Memandangi langit adalah caraku menikmati kesendirian. Ia begitu sunyi, luas, dan begitu tenang dalam menyimpan ceritanya sendiri.
Ya, dari langit itu aku belajar menghargai rasa sunyi dan sepi. Tidak selalu aku akan bersama orang yang kupilih. Tidak selalu orang yang kupilih juga memilihku. Terkadang Tuhan membuat apa-apa yang begitu kita sayang pergi, bukan karena Tuhan tidak peduli. Bukan. Tuhan bahkan lebih peduli melebihi diri kita sendiri.

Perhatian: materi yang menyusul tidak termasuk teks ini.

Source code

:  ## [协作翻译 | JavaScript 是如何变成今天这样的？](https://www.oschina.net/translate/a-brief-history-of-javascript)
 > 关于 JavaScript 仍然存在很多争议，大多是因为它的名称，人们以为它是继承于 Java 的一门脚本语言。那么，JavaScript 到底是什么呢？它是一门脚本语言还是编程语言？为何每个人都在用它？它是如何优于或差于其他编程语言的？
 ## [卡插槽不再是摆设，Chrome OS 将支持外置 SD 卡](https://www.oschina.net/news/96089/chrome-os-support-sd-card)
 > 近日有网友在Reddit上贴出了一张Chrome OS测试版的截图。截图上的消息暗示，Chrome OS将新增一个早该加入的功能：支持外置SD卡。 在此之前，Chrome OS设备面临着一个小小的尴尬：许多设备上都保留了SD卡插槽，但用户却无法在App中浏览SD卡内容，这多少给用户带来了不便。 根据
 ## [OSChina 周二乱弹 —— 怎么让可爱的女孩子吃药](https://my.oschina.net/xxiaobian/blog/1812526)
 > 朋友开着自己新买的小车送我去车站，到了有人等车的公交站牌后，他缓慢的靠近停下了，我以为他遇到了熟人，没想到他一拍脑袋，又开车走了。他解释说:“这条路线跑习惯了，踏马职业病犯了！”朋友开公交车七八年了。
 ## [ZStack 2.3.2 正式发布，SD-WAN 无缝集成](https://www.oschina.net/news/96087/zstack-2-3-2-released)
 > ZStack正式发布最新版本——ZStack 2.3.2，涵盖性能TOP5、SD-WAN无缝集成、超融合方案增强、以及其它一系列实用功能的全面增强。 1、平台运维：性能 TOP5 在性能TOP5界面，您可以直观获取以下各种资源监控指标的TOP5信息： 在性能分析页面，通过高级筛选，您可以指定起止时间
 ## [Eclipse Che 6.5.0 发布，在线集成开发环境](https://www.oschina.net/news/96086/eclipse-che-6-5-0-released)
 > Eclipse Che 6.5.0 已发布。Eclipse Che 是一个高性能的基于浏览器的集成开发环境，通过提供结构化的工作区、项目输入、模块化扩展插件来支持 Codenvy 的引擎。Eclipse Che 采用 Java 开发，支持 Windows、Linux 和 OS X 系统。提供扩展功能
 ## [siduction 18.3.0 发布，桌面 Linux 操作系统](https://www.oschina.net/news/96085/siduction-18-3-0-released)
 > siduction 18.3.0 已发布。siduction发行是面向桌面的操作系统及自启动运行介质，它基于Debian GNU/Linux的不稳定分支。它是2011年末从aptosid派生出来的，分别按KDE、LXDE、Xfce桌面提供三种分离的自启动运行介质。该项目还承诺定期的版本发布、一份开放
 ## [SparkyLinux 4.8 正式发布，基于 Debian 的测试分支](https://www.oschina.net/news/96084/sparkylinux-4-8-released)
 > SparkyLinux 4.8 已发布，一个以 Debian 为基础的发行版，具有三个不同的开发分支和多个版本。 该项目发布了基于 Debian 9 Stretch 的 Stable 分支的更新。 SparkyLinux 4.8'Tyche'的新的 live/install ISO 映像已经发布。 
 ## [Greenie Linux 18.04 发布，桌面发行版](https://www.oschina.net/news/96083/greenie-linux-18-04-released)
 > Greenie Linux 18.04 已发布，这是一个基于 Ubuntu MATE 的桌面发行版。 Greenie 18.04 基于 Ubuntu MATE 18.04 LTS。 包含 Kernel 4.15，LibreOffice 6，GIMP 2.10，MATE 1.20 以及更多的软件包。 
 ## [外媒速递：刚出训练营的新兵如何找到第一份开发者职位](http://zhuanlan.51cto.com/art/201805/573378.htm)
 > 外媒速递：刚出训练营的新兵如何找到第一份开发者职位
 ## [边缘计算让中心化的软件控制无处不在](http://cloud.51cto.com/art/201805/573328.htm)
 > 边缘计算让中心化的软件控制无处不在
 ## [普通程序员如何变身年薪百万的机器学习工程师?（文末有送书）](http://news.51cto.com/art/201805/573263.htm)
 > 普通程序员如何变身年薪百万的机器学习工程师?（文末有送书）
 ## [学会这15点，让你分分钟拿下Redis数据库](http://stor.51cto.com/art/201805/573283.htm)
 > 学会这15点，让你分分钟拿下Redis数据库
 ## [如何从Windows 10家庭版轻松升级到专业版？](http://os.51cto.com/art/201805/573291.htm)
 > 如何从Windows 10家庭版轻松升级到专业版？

Pun dengan saat ini, Tuhan menghadiahkan kesendirian untukku, memberikan sebuah rasa sunyi agar aku menjenguk diriku sendiri. Tuhan membiarkan aku melihat bayanganku sendiri, kesedihanku sendiri, dan menikmati kesakitan seorang diri.
Langit juga membuatku memahami makna dari kata “rela”. Bahwa apa yang ada bersama denganku, tak mesti selamanya. Semua ada masanya. Tanpa kuduga, tanpa aku pinta, masa itu akan tiba dan tidaklah sedikitpun aku akan dapat menolaknya. Siap ataupun tidak, aku tidak bisa mengaturnya seperti yang menjadi harapanku.
Yang aku tahu adalah mentari bahkan selalu kembali esok hari, setelah kemarin menenggelamkan diri. Seperti selalu bersedia memaafkan meski berulang kali terlukai.
Ya . . . begitulah cara langit dalam mengajariku untuk terus memiliki harapan.
Dalam sendiri aku berbisik pada semesta : Jika kelak kamu adalah takdirku, kamu pasti akan dikembalikan padaku dengan cara yang begitu istimewa. Jika tidak, disinilah aku belajar melepaskanmu, menenggelamkan segala angan dan harapanku atas kamu di batas cakrawala.